Rita dancing with her father in Tijuana

Jim had the TCM channel on, and after dinner, Rita Hayworth came on the screen, in a black and white movie, called Gilda. She radiated such beauty, and grace! You would think that TCM had scheduled the program just for us!

“Did you know Rita’s not doing the singing?” said Matthew.

“Really? She’s not singing in this movie?” I said with a stunned look.

“C’mon Matthew, that’s her voice!” said Jim.

“No no, many movie stars couldn’t sing during the days when the studio bosses were running the show. So a singer called Martha Mears was used very often to replace their voices; all Rita had to do was pretend to sing,” explained Matthew.

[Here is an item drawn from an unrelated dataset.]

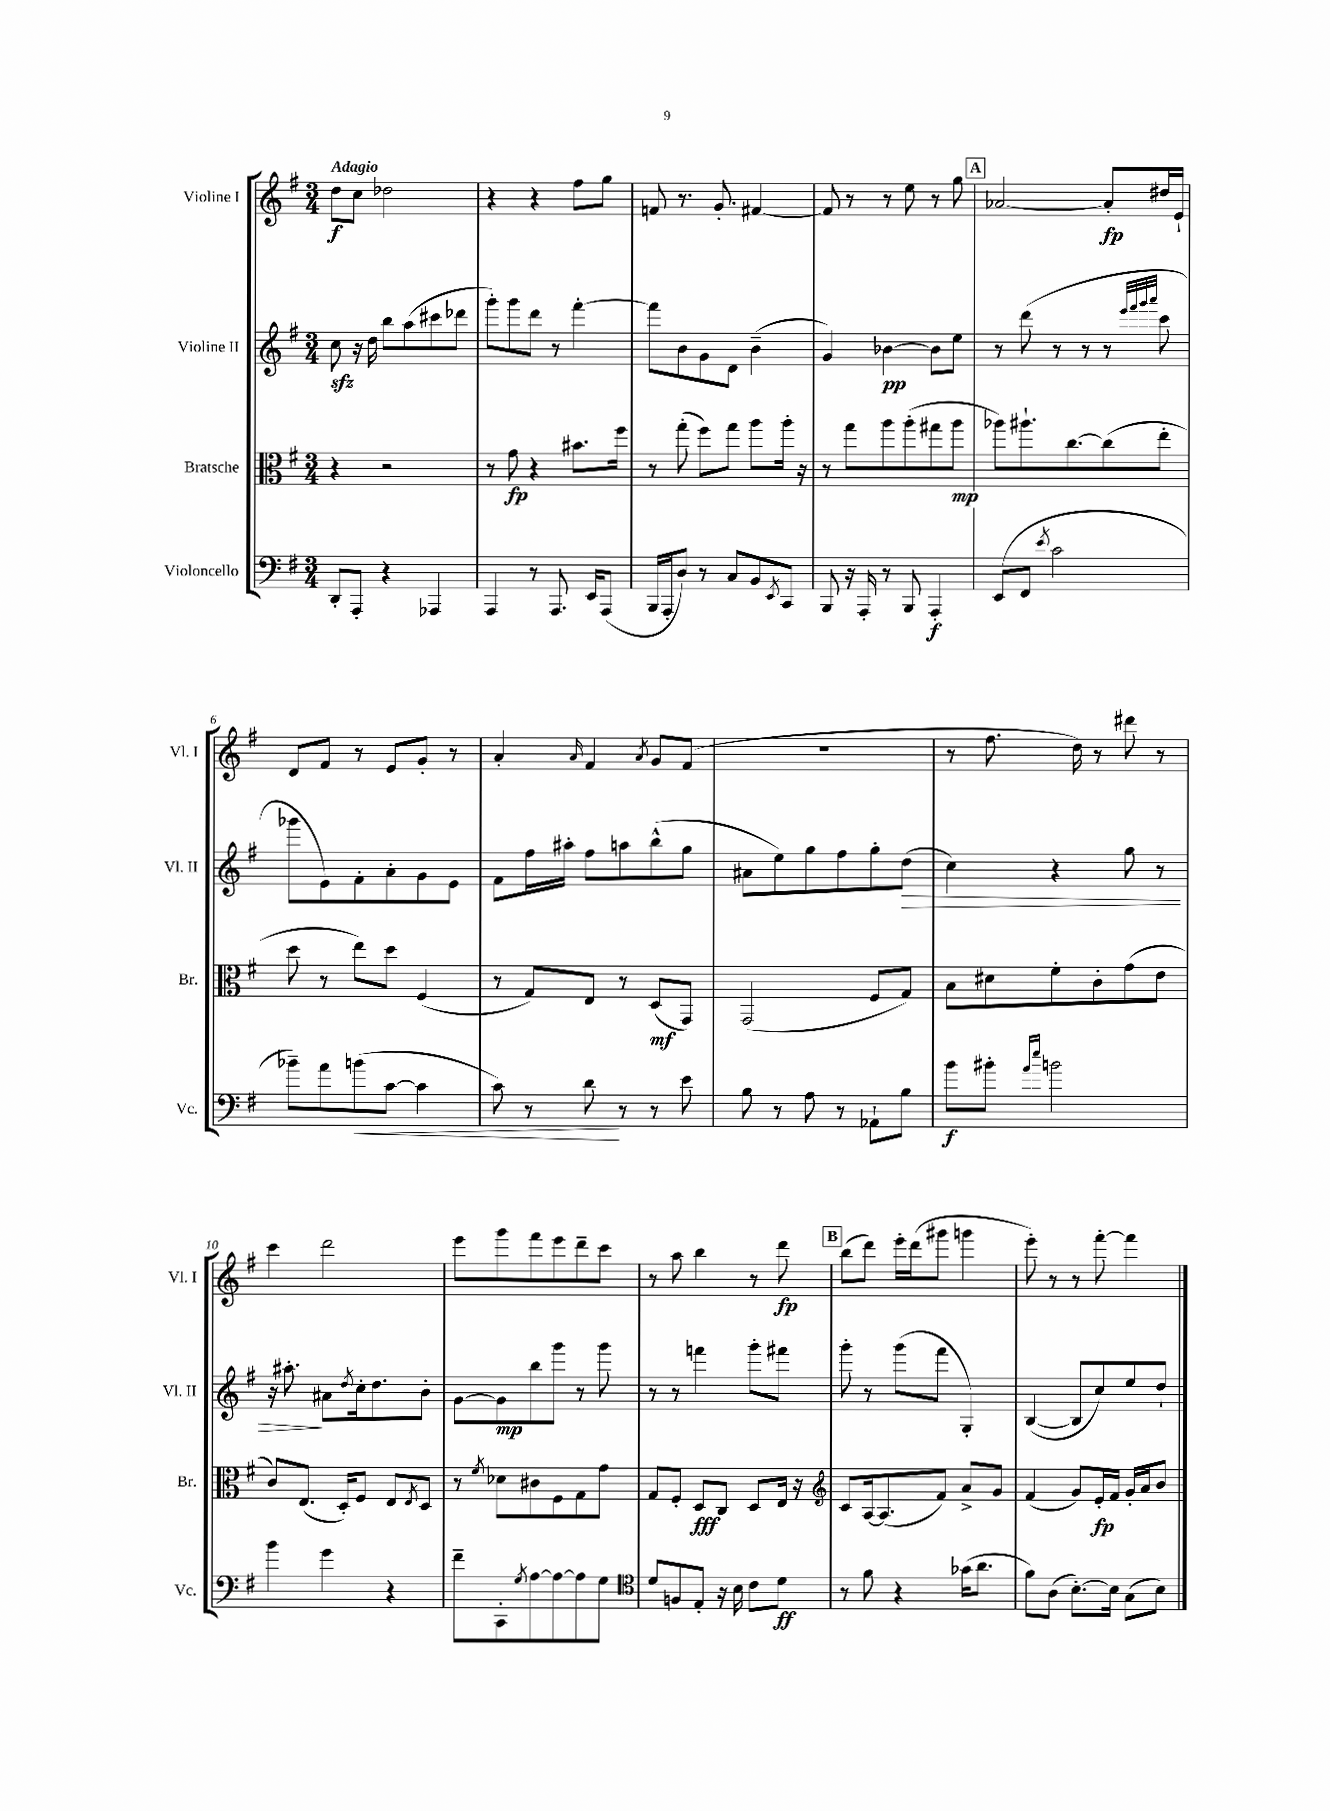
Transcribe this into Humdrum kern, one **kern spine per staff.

“Martha Mears sang with Bing Crosby, she dubbed for Lucille Ball, Sonja Henie, Veronica Lake, Ava Garbor, Maria Montez, and even Claudette Colbert!” said Matthew.

“Well I’ll be darn. Here’s to Martha Mears, what a voice!” said Jim taking a drink from his bottle of Tecate.

“They don’t make movies like these anymore. These days, they don’t make movies about real people, like Gilda,” I said.

Soon after the movie, Gilda was over, another movie called Blood and Sand came out, starring a much younger Rita with Tyrone Power.

“George Clooney looks just Tyrone Powers!” I said.

We were in for a real treat! We had a date with Rita Hayworth tonight.

The final movie was with a slightly older but still beautiful Rita with Frank Sinatra, called Pal Joey. There was even the gorgeous Kim Novak as well—no match for Rita, though.

“You know, the drink Margarita was named after Rita here in Mexico.” said Jim.

“I know that; we even wrote about it—dontcha remember? Amazing, she and her dad used to dance in Tijuana,” I said.

Once again, we had learned something new.